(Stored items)
++++++++++++++++++++
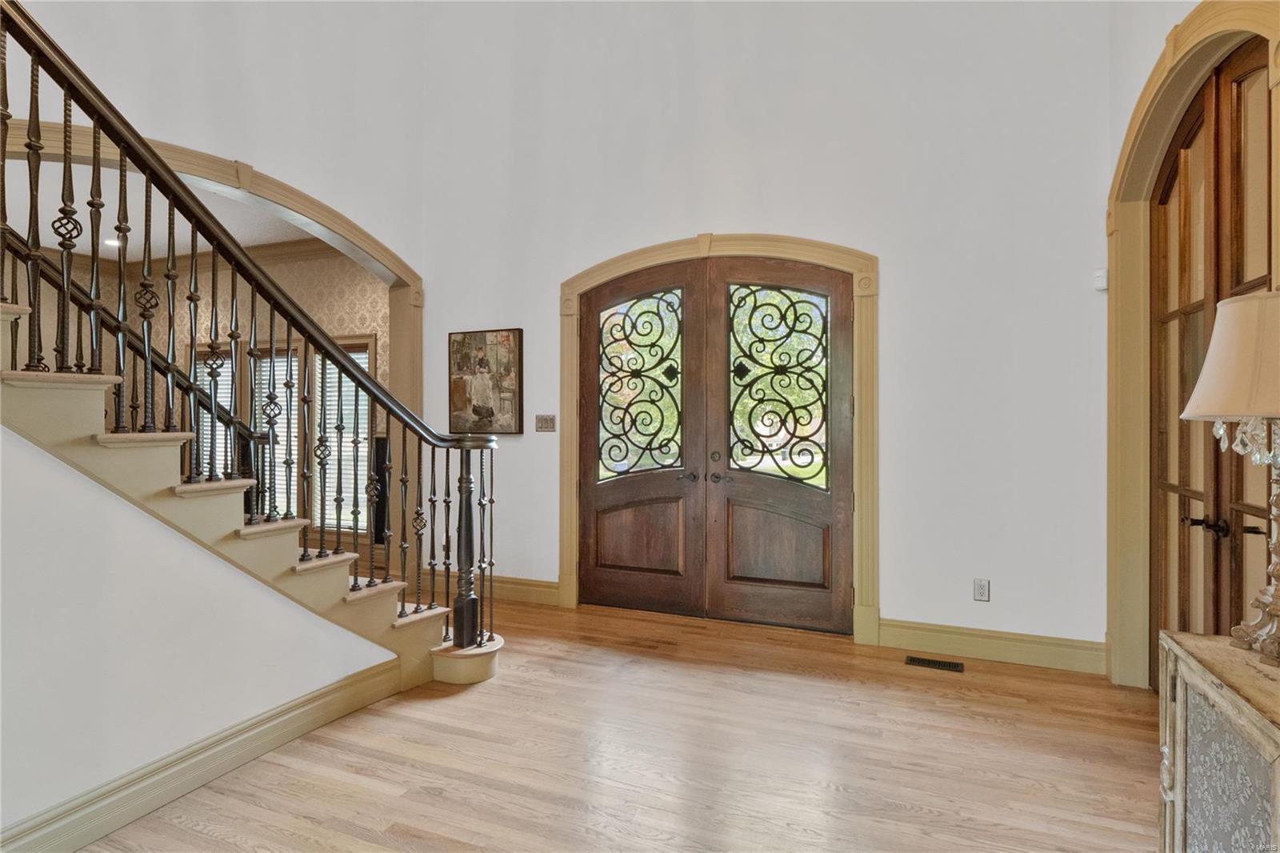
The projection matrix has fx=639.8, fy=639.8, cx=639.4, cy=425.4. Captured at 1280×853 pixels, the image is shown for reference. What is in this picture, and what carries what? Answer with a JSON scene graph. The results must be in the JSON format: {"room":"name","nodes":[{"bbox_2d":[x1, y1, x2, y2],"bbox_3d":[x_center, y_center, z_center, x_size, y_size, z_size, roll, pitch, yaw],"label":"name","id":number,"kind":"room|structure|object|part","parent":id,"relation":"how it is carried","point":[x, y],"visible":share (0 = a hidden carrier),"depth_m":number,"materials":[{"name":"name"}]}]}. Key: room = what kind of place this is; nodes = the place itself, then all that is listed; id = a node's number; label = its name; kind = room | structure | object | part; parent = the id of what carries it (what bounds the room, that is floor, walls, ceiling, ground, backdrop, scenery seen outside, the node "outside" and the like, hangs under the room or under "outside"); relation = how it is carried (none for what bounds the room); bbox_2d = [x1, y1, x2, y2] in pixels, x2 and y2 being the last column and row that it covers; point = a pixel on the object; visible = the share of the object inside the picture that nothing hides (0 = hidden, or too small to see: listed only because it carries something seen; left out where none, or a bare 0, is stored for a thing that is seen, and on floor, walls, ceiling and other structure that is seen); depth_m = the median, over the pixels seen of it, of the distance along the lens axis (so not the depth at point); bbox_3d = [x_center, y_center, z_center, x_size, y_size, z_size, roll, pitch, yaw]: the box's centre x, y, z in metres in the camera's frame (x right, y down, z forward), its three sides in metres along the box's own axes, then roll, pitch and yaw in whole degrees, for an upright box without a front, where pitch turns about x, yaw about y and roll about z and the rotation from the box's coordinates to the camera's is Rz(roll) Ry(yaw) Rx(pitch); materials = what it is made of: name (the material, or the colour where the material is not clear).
{"room":"entryway","nodes":[
{"label":"entryway","id":0,"kind":"room"},
{"bbox_2d":[2,151,332,261],"bbox_3d":[-3.722,-1.653,4.256,4.207,0.109,3.568,0,0,23],"label":"far room ceiling","id":1,"kind":"structure","parent":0,"point":[43,245],"depth_m":4.81,"materials":[{"name":"white paint"}]},
{"bbox_2d":[104,236,121,246],"bbox_3d":[-4.637,-1.611,5.634,0.181,0.030,0.179,0,0,23],"label":"recessed light","id":2,"kind":"object","parent":1,"relation":"in","point":[114,242],"visible":0.64,"depth_m":5.62,"materials":[{"name":"white"}]},
{"bbox_2d":[0,427,395,848],"bbox_3d":[-1.891,-0.452,1.609,0.128,3.432,3.391,0,0,23],"label":"stair wall","id":3,"kind":"structure","parent":0,"point":[23,814],"depth_m":2.04,"materials":[{"name":"white paint"}]},
{"bbox_2d":[0,655,402,852],"bbox_3d":[-1.832,1.190,1.505,0.022,0.145,3.370,0,0,23],"label":"baseboard","id":4,"kind":"structure","parent":3,"relation":"attached to","point":[286,712],"depth_m":2.19,"materials":[{"name":"beige paint"}]},
{"bbox_2d":[26,239,390,552],"bbox_3d":[-3.537,-0.192,6.034,4.052,2.923,0.146,0,0,23],"label":"far room wall","id":5,"kind":"structure","parent":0,"point":[279,272],"depth_m":5.83,"materials":[{"name":"beige paper"}]},
{"bbox_2d":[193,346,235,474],"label":"window","id":6,"kind":"structure","parent":5,"relation":"in","point":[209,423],"depth_m":6.24,"materials":[{"name":"white"}]},
{"bbox_2d":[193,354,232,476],"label":"window blind","id":7,"kind":"object","parent":6,"relation":"attached to","point":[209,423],"visible":0.2,"depth_m":6.25,"materials":[{"name":"white"}]},
{"bbox_2d":[143,236,344,267],"bbox_3d":[-3.755,-1.566,5.241,3.749,0.128,1.400,0,0,23],"label":"crown molding","id":8,"kind":"structure","parent":5,"relation":"attached to","point":[289,247],"depth_m":5.97,"materials":[{"name":"brown wood"}]},
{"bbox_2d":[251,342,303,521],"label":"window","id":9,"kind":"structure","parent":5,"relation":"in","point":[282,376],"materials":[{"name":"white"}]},
{"bbox_2d":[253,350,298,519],"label":"window blind","id":10,"kind":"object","parent":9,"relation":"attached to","point":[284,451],"visible":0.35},
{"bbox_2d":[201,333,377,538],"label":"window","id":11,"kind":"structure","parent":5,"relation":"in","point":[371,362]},
{"bbox_2d":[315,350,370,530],"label":"window blind","id":12,"kind":"object","parent":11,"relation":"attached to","point":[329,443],"visible":0.34,"depth_m":5.92,"materials":[{"name":"white"}]},
{"bbox_2d":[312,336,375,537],"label":"window","id":13,"kind":"structure","parent":5,"relation":"in","point":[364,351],"depth_m":5.86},
{"bbox_2d":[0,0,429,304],"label":"left wall","id":14,"kind":"structure","parent":0,"point":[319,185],"depth_m":3.94,"materials":[{"name":"white paint"}]},
{"bbox_2d":[0,119,423,421],"bbox_3d":[-2.484,-0.097,3.864,0.280,2.751,2.754,0,0,23],"label":"arch trim","id":15,"kind":"structure","parent":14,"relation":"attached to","point":[382,252],"depth_m":4.60,"materials":[{"name":"beige paint"}]},
{"bbox_2d":[75,593,1155,852],"bbox_3d":[-1.183,1.322,2.184,7.068,0.106,6.265,0,0,23],"label":"floor","id":16,"kind":"structure","parent":0,"point":[517,677],"depth_m":2.46,"materials":[{"name":"brown wood"}]},
{"bbox_2d":[0,292,502,690],"bbox_3d":[-2.219,-0.314,2.357,1.980,3.072,3.097,0,0,23],"label":"staircase","id":17,"kind":"structure","parent":16,"relation":"on","point":[74,386],"depth_m":2.48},
{"bbox_2d":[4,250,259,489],"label":"stair railing","id":18,"kind":"object","parent":17,"relation":"on","point":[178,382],"visible":0.55,"depth_m":3.58,"materials":[{"name":"brown metal"}]},
{"bbox_2d":[1,0,500,658],"bbox_3d":[-1.606,-0.358,2.194,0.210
++++++++++++++++++++
**EXERCISE INSTRUCTIONS**.
Print every line of the data exactly. Pictures do not belong in the copy.

**TASK RESPONSE**.
The projection matrix has fx=639.8, fy=639.8, cx=639.4, cy=425.4. Captured at 1280×853 pixels, the image is shown for reference. What is in this picture, and what carries what? Answer with a JSON scene graph. The results must be in the JSON format: {"room":"name","nodes":[{"bbox_2d":[x1, y1, x2, y2],"bbox_3d":[x_center, y_center, z_center, x_size, y_size, z_size, roll, pitch, yaw],"label":"name","id":number,"kind":"room|structure|object|part","parent":id,"relation":"how it is carried","point":[x, y],"visible":share (0 = a hidden carrier),"depth_m":number,"materials":[{"name":"name"}]}]}. Key: room = what kind of place this is; nodes = the place itself, then all that is listed; id = a node's number; label = its name; kind = room | structure | object | part; parent = the id of what carries it (what bounds the room, that is floor, walls, ceiling, ground, backdrop, scenery seen outside, the node "outside" and the like, hangs under the room or under "outside"); relation = how it is carried (none for what bounds the room); bbox_2d = [x1, y1, x2, y2] in pixels, x2 and y2 being the last column and row that it covers; point = a pixel on the object; visible = the share of the object inside the picture that nothing hides (0 = hidden, or too small to see: listed only because it carries something seen; left out where none, or a bare 0, is stored for a thing that is seen, and on floor, walls, ceiling and other structure that is seen); depth_m = the median, over the pixels seen of it, of the distance along the lens axis (so not the depth at point); bbox_3d = [x_center, y_center, z_center, x_size, y_size, z_size, roll, pitch, yaw]: the box's centre x, y, z in metres in the camera's frame (x right, y down, z forward), its three sides in metres along the box's own axes, then roll, pitch and yaw in whole degrees, for an upright box without a front, where pitch turns about x, yaw about y and roll about z and the rotation from the box's coordinates to the camera's is Rz(roll) Ry(yaw) Rx(pitch); materials = what it is made of: name (the material, or the colour where the material is not clear).
{"room":"entryway","nodes":[
{"label":"entryway","id":0,"kind":"room"},
{"bbox_2d":[2,151,332,261],"bbox_3d":[-3.722,-1.653,4.256,4.207,0.109,3.568,0,0,23],"label":"far room ceiling","id":1,"kind":"structure","parent":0,"point":[43,245],"depth_m":4.81,"materials":[{"name":"white paint"}]},
{"bbox_2d":[104,236,121,246],"bbox_3d":[-4.637,-1.611,5.634,0.181,0.030,0.179,0,0,23],"label":"recessed light","id":2,"kind":"object","parent":1,"relation":"in","point":[114,242],"visible":0.64,"depth_m":5.62,"materials":[{"name":"white"}]},
{"bbox_2d":[0,427,395,848],"bbox_3d":[-1.891,-0.452,1.609,0.128,3.432,3.391,0,0,23],"label":"stair wall","id":3,"kind":"structure","parent":0,"point":[23,814],"depth_m":2.04,"materials":[{"name":"white paint"}]},
{"bbox_2d":[0,655,402,852],"bbox_3d":[-1.832,1.190,1.505,0.022,0.145,3.370,0,0,23],"label":"baseboard","id":4,"kind":"structure","parent":3,"relation":"attached to","point":[286,712],"depth_m":2.19,"materials":[{"name":"beige paint"}]},
{"bbox_2d":[26,239,390,552],"bbox_3d":[-3.537,-0.192,6.034,4.052,2.923,0.146,0,0,23],"label":"far room wall","id":5,"kind":"structure","parent":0,"point":[279,272],"depth_m":5.83,"materials":[{"name":"beige paper"}]},
{"bbox_2d":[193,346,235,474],"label":"window","id":6,"kind":"structure","parent":5,"relation":"in","point":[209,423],"depth_m":6.24,"materials":[{"name":"white"}]},
{"bbox_2d":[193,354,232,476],"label":"window blind","id":7,"kind":"object","parent":6,"relation":"attached to","point":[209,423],"visible":0.2,"depth_m":6.25,"materials":[{"name":"white"}]},
{"bbox_2d":[143,236,344,267],"bbox_3d":[-3.755,-1.566,5.241,3.749,0.128,1.400,0,0,23],"label":"crown molding","id":8,"kind":"structure","parent":5,"relation":"attached to","point":[289,247],"depth_m":5.97,"materials":[{"name":"brown wood"}]},
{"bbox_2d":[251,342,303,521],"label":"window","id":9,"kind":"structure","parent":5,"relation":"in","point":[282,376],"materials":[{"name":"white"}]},
{"bbox_2d":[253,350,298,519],"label":"window blind","id":10,"kind":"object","parent":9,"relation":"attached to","point":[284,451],"visible":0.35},
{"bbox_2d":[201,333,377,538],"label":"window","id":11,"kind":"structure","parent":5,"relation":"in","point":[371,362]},
{"bbox_2d":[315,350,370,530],"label":"window blind","id":12,"kind":"object","parent":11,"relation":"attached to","point":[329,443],"visible":0.34,"depth_m":5.92,"materials":[{"name":"white"}]},
{"bbox_2d":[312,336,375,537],"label":"window","id":13,"kind":"structure","parent":5,"relation":"in","point":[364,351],"depth_m":5.86},
{"bbox_2d":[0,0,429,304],"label":"left wall","id":14,"kind":"structure","parent":0,"point":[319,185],"depth_m":3.94,"materials":[{"name":"white paint"}]},
{"bbox_2d":[0,119,423,421],"bbox_3d":[-2.484,-0.097,3.864,0.280,2.751,2.754,0,0,23],"label":"arch trim","id":15,"kind":"structure","parent":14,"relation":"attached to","point":[382,252],"depth_m":4.60,"materials":[{"name":"beige paint"}]},
{"bbox_2d":[75,593,1155,852],"bbox_3d":[-1.183,1.322,2.184,7.068,0.106,6.265,0,0,23],"label":"floor","id":16,"kind":"structure","parent":0,"point":[517,677],"depth_m":2.46,"materials":[{"name":"brown wood"}]},
{"bbox_2d":[0,292,502,690],"bbox_3d":[-2.219,-0.314,2.357,1.980,3.072,3.097,0,0,23],"label":"staircase","id":17,"kind":"structure","parent":16,"relation":"on","point":[74,386],"depth_m":2.48},
{"bbox_2d":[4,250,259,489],"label":"stair railing","id":18,"kind":"object","parent":17,"relation":"on","point":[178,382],"visible":0.55,"depth_m":3.58,"materials":[{"name":"brown metal"}]},
{"bbox_2d":[1,0,500,658],"bbox_3d":[-1.606,-0.358,2.194,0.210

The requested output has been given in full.